- _TASK PROMPT_
Begin with the line that holds "right shoulder: (245, 265)" and repeat each line after it exactly, ending with the last line of the listing.

- _WORKING DATA_
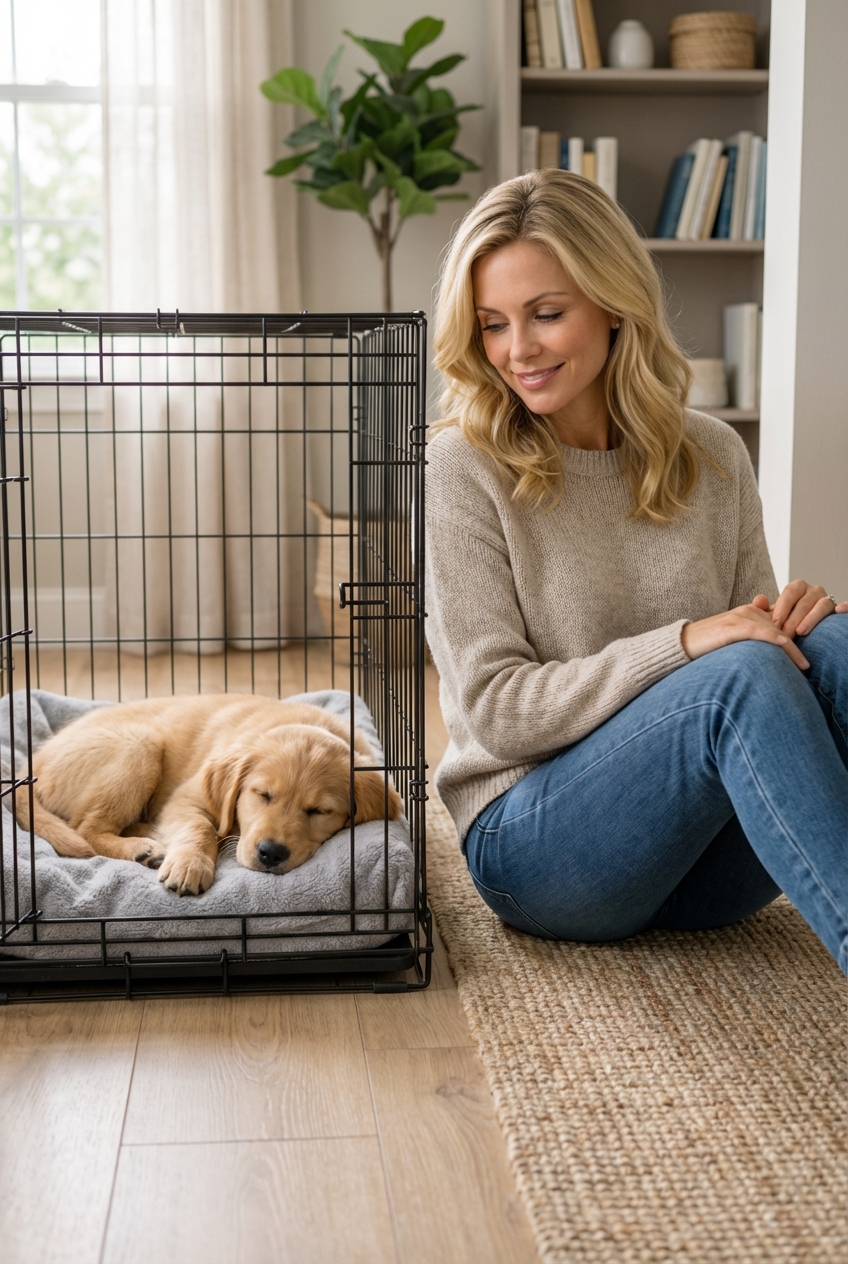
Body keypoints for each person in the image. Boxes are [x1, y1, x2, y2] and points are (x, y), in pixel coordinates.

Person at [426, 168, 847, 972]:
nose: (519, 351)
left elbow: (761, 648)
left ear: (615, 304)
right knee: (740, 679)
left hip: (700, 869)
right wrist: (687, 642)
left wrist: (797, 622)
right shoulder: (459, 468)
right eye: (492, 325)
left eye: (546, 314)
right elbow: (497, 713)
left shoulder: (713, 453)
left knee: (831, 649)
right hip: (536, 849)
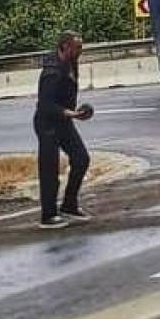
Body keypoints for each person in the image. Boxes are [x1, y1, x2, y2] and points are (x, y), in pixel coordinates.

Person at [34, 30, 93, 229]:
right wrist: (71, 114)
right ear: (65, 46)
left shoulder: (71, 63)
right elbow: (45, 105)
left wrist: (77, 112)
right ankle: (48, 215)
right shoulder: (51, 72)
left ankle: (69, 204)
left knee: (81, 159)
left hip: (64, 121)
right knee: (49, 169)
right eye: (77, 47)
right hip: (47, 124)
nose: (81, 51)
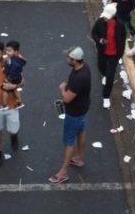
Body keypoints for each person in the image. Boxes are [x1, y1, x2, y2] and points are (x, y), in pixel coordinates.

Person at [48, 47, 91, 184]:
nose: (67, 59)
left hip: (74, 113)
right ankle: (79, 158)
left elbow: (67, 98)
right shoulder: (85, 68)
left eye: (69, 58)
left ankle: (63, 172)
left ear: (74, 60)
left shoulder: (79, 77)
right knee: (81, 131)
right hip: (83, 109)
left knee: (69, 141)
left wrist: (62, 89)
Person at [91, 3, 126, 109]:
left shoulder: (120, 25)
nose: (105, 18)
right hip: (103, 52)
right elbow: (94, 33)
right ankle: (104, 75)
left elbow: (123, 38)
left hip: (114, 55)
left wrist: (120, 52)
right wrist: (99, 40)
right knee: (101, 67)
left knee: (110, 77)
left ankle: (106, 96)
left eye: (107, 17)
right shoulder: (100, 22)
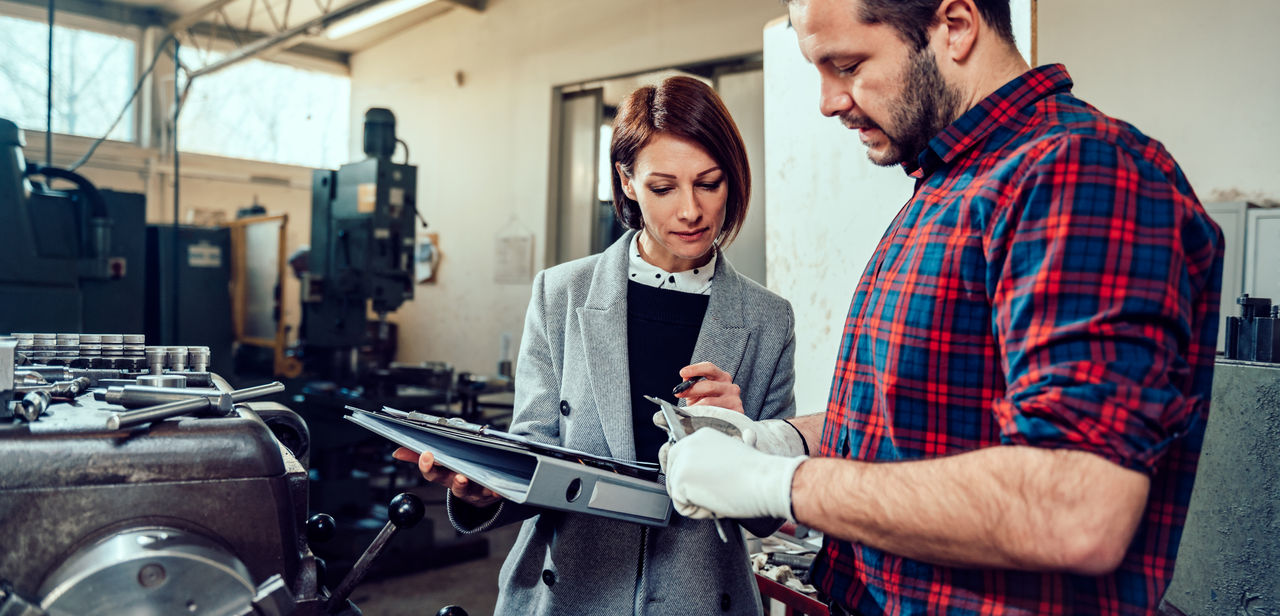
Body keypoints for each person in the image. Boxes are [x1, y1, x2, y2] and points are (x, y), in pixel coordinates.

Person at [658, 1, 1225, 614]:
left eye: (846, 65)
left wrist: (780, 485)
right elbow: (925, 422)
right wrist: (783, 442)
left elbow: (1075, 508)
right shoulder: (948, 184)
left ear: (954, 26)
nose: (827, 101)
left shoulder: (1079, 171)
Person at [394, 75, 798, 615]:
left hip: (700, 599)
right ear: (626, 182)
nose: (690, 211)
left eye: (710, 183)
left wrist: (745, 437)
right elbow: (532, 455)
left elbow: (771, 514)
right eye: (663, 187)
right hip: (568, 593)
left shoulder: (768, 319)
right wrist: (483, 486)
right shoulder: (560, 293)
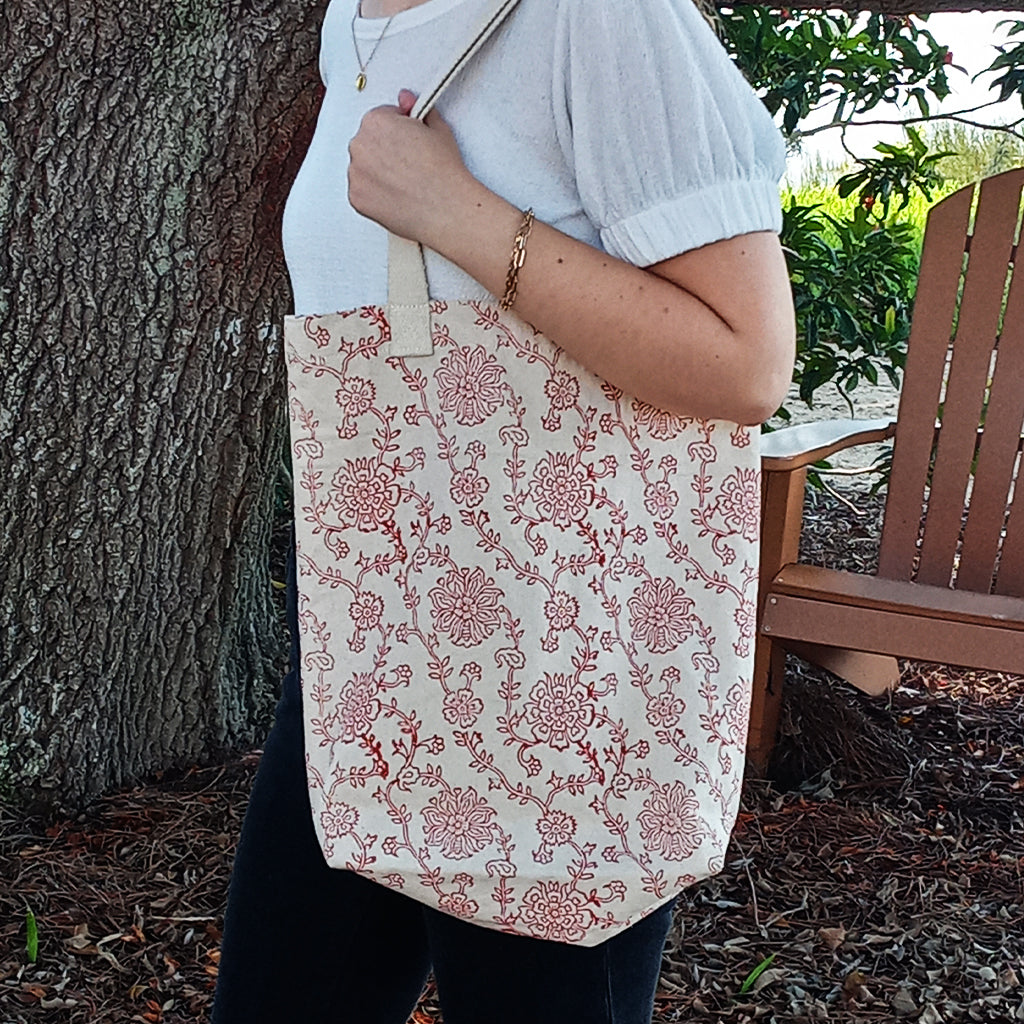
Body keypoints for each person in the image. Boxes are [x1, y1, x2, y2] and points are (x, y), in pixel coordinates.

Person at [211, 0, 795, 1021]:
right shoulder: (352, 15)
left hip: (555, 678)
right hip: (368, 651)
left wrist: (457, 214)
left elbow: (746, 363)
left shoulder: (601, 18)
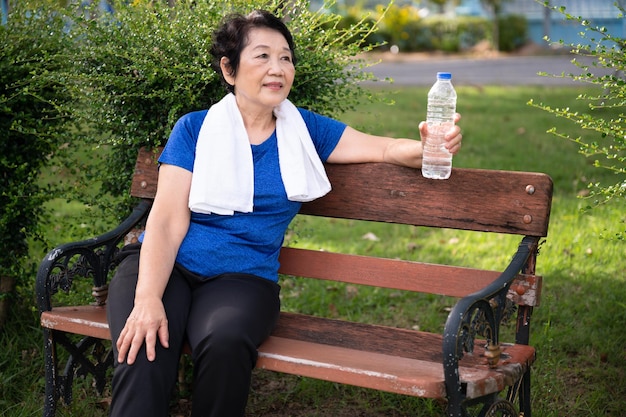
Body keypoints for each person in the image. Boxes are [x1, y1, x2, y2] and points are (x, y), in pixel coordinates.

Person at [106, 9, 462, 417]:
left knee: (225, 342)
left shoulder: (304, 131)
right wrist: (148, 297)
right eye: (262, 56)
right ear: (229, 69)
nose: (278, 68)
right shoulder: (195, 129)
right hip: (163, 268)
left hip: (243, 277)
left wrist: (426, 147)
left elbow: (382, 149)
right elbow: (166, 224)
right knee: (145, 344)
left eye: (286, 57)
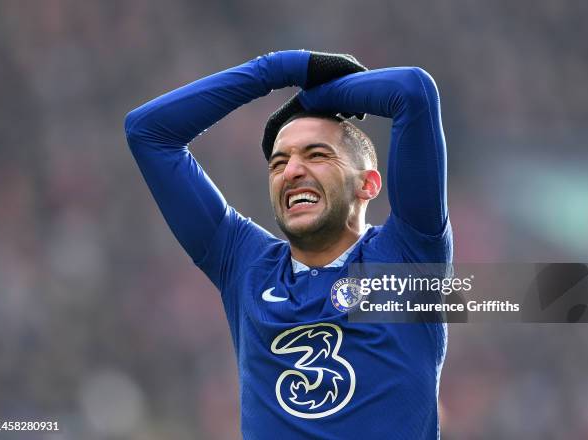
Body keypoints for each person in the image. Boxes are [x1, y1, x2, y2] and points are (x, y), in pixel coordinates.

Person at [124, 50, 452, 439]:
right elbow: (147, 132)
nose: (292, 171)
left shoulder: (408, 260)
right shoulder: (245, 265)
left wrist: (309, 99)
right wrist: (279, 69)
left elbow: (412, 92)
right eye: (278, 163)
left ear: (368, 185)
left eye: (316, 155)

- _EXERCISE RESULT_
right shoulder: (245, 265)
left wrist: (309, 99)
right wrist: (279, 69)
left elbow: (412, 92)
right eye: (278, 163)
left ear: (368, 185)
left eye: (316, 155)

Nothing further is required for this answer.